▶ _WHAT THE TASK ASKS_
Could you repeat the interview, starting with "BDSM can be" and going on through "of work yourself.", but change "blindfold" to "silk scarf"?

▶ _PASSAGE_
○ ○ ○ ○
One stipulation you have is that you don’t want day-to-day arguments with boyfriends to later re-emerge in bed. Why?

It’s important to separate the two, in that this is a sexual dynamic and fun play – it’s not about him caning me because I forgot to do the washing up. You should be having frank discussions when you’re angry. If you’re having that conversation in a dominant/submissive mindset, then instantly there’s a power imbalance.

Do you ever have sex without getting roughed up?

Absolutely. There are days when you get home from work and you’re both knackered. Sometimes we don’t have sex at all, or if we have sex, it’s cuddly, lazy sex. If you existed on brownies with chocolate ice cream every day, it would get boring.

Erotica and BDSM have certainly been around. Why did Fifty Shades catch like wildfire?

Fifty Shades is very much about being looked after. It’s about the bajillionaire in his penthouse sending her Macbooks and BlackBerries. It’s not even about BDSM for a great lot of the book: It’s about this impossibly handsome rich man.

The trilogy’s been dubbed mommy porn and sadism for soccer moms. How is yours being received?

In the U.K., there’s definitely been crossover. I’m on Twitter so I get to talk to people who read it and it really makes me laugh, people who tell me, “That chopstick thing was disgusting” or, “Ah! The foot thing!”

Wives routinely tout Fifty Shades as a kickstarter in their stagnant sex lives. What happens if she’s fired up on grey ties and hubby’s not into it?

BDSM can be pretty much anything you want it to be, from being tied up to being hurt to the full-on humiliation that I write about. It doesn’t have to be massively intense; it can be something as simple as a blindfold or gently scratching with your fingernails. It can be very sensual. You just have to try it and see what works for both of you.

What do you make of the oft-repeated suggestion that Fifty Shades and submission in general appeals to women – especially working women – because they’re tired and don’t want to do the work in bed, that they just want to lie around?

There’s a misconception that submission means being passive and I don’t think that’s true. Sometimes, submission is a lot more pro-active. You’re doing things to your dominant.

Sounds like you did plenty of work yourself.

I find it very cathartic. It really keeps my brain ticking, it’s very challenging and interesting. Every time we have sex it has a different dynamic to it. Afterward, I’m pleasantly exhausted in a really nice way, I always sleep very well. But, you know, to each their own.

This interview has been condensed and edited.
○ ○ ○ ○
▶ _STORED DATA_
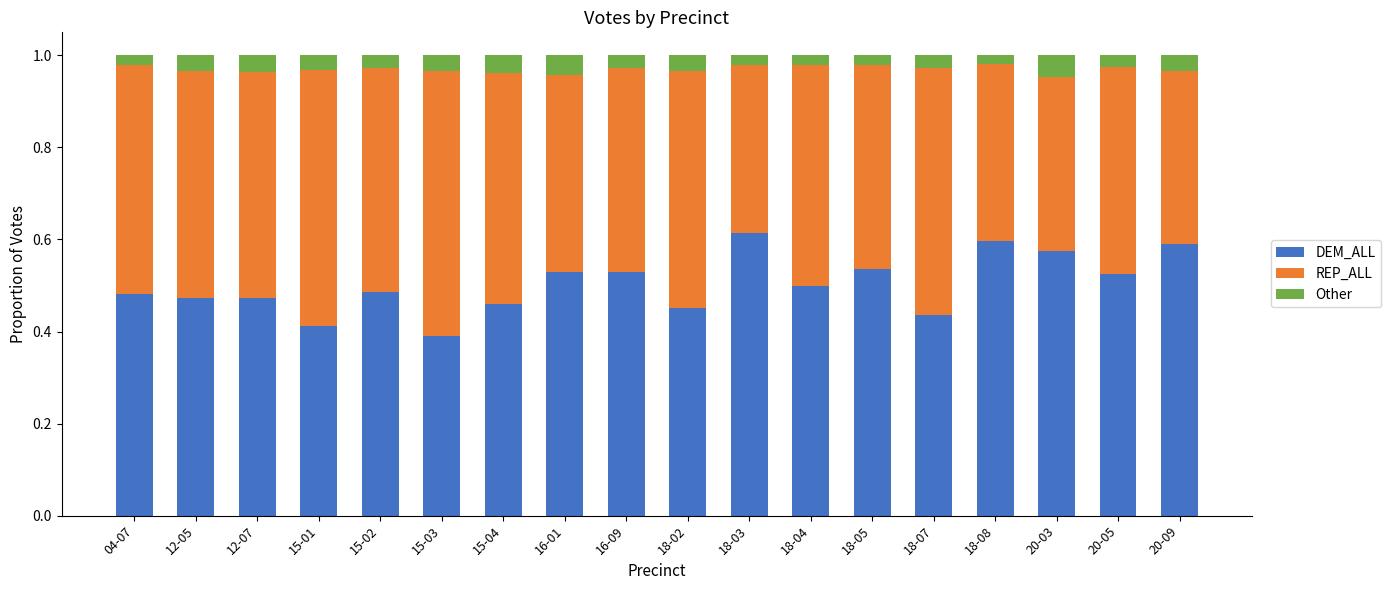

What is the total value across all series at 18-03?

1.0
○ ○ ○ ○
▶ _WORKED SOLUTION_
BDSM can be pretty much anything you want it to be, from being tied up to being hurt to the full-on humiliation that I write about. It doesn’t have to be massively intense; it can be something as simple as a silk scarf or gently scratching with your fingernails. It can be very sensual. You just have to try it and see what works for both of you.

What do you make of the oft-repeated suggestion that Fifty Shades and submission in general appeals to women – especially working women – because they’re tired and don’t want to do the work in bed, that they just want to lie around?

There’s a misconception that submission means being passive and I don’t think that’s true. Sometimes, submission is a lot more pro-active. You’re doing things to your dominant.

Sounds like you did plenty of work yourself.